Not because of his mere presence, but because of something behind his eyes. Something that was more than us.

And it was bad. It had to be bad if it was more than us.

He was on me in two seconds, his hands framing either side of my face. And I knew it was bad. Because he was touching me tenderly, without the anger that had been present in our last discussion. In our last argument.

Heath wasn’t a man to forgive such things easily. To forget. So the tenderness was a cushion for something. Something bad.

“Sunshine, before I say what I’m gonna say, I need you to breathe. Need you to promise you’re gonna breathe,” he said, his voice a rasp that was cut with something.

Something that terrified me.

Pain.

I couldn’t speak so instead I responded with a strangled inhale.

He stroked my cheek with his thumb, tenderly, gently.

And then he fucking destroyed my world.

 

I paced.

Because I couldn’t sit still at the best of times.

This was not the best of times.

My sister, my savior, my best friend had been stabbed on the street and was now in critical condition.

“What does critical condition even mean?” I asked the room. The room being Heath. There were a lot of people waiting to hear news. Keltan included. But he wasn’t waiting.

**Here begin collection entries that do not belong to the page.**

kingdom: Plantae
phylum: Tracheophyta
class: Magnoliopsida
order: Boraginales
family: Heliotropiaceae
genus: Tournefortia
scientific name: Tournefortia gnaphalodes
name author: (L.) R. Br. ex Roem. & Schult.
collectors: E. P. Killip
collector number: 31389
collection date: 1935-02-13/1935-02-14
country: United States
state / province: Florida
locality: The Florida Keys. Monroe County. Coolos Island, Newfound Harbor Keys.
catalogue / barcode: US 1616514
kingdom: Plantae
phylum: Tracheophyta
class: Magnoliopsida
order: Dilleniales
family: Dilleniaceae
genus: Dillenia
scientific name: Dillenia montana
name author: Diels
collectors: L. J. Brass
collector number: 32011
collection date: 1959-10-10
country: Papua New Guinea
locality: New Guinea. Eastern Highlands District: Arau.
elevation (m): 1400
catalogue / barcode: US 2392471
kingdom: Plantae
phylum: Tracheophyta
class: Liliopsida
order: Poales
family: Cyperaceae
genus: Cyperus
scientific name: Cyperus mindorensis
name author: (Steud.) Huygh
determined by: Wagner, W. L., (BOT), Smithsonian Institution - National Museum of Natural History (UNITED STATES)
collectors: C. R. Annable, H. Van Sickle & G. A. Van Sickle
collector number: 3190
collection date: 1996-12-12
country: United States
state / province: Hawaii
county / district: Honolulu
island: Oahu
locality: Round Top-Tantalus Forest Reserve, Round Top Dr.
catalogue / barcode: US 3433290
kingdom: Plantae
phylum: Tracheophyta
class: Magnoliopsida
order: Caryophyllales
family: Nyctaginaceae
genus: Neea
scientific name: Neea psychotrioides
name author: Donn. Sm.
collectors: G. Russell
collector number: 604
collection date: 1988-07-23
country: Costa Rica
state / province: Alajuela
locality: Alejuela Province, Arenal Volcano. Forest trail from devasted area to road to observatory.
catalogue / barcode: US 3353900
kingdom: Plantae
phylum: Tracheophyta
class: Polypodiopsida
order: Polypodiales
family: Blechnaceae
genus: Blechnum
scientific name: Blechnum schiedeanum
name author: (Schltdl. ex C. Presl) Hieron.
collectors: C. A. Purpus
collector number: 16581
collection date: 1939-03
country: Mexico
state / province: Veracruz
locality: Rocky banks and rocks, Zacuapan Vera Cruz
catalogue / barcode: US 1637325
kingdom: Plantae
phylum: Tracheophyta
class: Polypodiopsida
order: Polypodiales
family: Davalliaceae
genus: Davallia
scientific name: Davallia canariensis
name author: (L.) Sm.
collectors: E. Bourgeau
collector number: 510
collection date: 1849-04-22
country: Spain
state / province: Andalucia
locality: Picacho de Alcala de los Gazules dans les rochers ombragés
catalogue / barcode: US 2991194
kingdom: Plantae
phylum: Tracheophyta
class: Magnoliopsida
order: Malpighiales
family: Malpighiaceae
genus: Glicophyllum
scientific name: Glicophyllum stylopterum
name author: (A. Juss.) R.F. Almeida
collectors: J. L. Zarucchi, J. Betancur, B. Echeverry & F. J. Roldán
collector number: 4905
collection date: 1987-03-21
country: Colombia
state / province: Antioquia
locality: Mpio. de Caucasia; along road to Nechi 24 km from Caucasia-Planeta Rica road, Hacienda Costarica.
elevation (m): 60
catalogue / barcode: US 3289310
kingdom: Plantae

No, he was yelling at doctors, fighting with security when they stopped him from pushing through the double doors that led to the place where people were saved, or they weren’t.

And my sister was behind those doors.

My sister who had been stabbed.

On the street.

Keltan was covered in blood.

Her blood.

That had given me pause when I’d walked in. When we’d walked in.

Heath hadn’t let go of my hand the entire time since he gave me the news. He’d held it silently on the ride, let it go only to round the truck and open the door for me and help me out, as if he knew that I couldn’t handle such basic things when my sister was in the hospital.

Stabbed.

And that’s all I knew.

That’s all Heath knew because as soon as he heard, he came looking for me.

It should’ve been sweet.

It should’ve filled me with warmth, his dedication to me when I’d done nothing but push him away when I saw him that day at the party.